[Edit difference data]
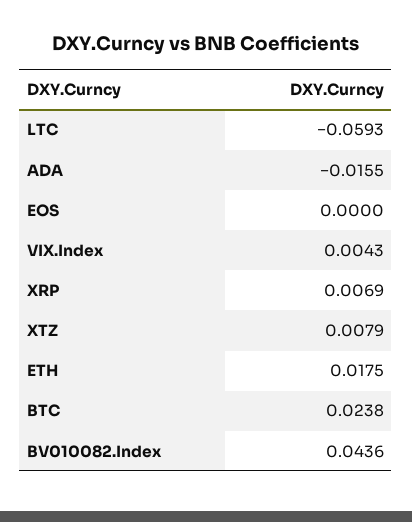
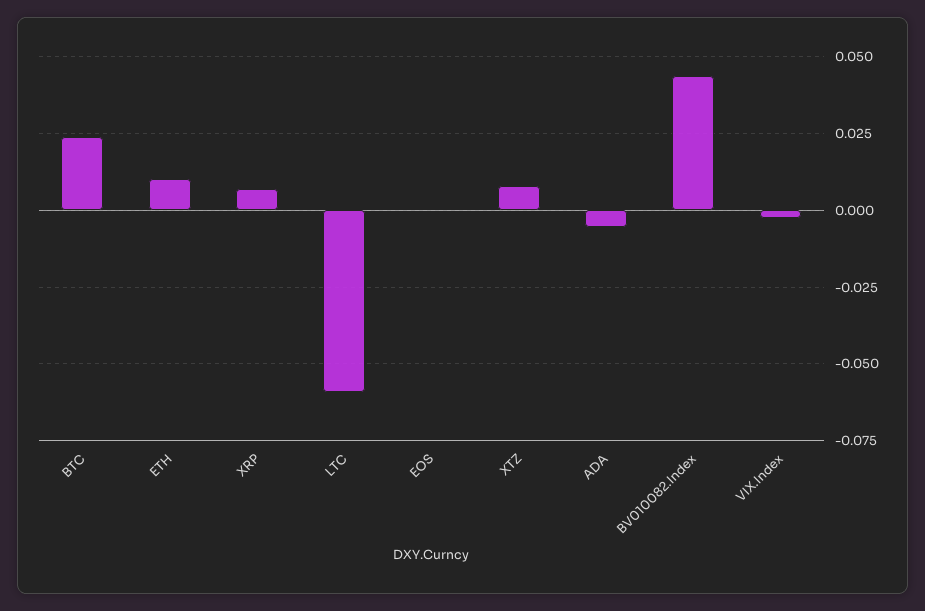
  {
    "LTC": -0.0593,
-   "ADA": -0.0155,
+   "ADA": -0.005,
    "EOS": 0,
-   "VIX.Index": 0.0043,
+   "VIX.Index": -0.0025,
    "XRP": 0.0069,
    "XTZ": 0.0079,
-   "ETH": 0.0175,
+   "ETH": 0.01,
    "BTC": 0.0238,
    "BV010082.Index": 0.0436
  }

YOUR OBJECTIVE:
Reply with one number only, the count of lines above that hold the string "Index".

COMPLETED EXERCISE:
3